- [REQUEST] Gather every line in the entries below that contains the word "septembre", and copy each of those lines as it appears.

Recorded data
====

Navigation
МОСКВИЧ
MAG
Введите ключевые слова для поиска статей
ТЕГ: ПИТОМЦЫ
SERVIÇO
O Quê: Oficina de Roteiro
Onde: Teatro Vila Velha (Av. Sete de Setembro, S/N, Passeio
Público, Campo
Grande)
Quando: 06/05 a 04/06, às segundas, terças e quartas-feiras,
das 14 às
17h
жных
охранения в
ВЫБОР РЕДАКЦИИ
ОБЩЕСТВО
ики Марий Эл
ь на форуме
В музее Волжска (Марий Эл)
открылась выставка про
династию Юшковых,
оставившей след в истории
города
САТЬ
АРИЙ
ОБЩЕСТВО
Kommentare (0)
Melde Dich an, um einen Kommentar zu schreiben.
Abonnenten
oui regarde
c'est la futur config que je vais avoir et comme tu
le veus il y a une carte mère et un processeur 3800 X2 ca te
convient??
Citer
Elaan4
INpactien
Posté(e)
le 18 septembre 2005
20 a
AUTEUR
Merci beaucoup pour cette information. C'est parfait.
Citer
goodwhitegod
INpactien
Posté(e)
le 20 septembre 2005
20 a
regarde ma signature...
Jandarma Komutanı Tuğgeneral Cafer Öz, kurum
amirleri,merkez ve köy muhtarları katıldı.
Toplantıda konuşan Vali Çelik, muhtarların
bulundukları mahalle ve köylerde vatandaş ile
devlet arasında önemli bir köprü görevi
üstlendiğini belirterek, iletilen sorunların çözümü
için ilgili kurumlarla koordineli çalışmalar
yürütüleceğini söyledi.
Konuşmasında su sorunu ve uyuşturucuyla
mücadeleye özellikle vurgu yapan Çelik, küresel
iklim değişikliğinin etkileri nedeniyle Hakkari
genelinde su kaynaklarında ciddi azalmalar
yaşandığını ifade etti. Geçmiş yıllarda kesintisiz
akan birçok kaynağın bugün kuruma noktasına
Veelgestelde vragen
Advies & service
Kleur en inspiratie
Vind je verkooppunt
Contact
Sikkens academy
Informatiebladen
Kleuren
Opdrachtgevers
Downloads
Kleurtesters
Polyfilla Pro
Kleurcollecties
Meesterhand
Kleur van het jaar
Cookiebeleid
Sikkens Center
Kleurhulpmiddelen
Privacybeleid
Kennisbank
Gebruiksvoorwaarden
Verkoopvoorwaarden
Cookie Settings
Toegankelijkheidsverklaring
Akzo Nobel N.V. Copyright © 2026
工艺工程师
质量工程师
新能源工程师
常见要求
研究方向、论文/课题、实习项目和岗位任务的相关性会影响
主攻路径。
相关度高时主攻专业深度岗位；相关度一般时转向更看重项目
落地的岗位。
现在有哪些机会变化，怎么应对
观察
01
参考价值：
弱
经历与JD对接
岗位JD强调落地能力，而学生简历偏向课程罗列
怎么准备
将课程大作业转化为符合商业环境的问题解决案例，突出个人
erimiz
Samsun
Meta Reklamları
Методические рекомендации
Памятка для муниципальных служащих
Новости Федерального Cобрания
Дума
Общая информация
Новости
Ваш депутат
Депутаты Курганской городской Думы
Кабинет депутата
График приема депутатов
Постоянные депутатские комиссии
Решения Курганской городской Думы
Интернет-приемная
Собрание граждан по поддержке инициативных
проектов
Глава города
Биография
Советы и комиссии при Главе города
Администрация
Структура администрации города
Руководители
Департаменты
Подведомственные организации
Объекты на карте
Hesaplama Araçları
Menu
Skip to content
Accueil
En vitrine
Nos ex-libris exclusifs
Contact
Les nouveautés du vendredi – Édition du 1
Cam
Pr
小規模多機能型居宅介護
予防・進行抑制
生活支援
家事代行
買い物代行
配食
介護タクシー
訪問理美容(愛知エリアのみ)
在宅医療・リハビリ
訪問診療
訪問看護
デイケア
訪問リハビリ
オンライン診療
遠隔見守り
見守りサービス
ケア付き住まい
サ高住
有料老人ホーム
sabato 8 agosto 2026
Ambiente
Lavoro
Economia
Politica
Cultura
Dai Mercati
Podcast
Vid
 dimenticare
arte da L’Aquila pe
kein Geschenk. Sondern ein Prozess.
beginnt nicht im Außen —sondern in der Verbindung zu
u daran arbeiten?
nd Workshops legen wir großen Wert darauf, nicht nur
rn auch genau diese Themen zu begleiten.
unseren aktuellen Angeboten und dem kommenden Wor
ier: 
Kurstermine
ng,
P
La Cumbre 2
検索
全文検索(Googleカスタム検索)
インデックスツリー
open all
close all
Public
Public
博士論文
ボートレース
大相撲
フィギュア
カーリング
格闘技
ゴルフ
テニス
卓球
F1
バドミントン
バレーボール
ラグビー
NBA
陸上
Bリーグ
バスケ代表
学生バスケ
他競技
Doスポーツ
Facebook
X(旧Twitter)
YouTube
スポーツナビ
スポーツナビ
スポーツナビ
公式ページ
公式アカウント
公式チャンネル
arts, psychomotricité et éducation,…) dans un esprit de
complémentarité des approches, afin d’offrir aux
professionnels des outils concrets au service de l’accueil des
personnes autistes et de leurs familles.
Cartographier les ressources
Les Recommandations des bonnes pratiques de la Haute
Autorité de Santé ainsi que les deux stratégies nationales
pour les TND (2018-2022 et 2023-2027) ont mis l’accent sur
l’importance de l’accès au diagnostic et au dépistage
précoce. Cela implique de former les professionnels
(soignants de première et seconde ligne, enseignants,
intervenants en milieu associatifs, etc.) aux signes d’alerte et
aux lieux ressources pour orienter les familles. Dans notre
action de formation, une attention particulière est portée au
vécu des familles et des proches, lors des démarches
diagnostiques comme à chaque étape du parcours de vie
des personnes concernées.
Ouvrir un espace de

====

- [TASK RESULT]
le 18 septembre 2005
le 20 septembre 2005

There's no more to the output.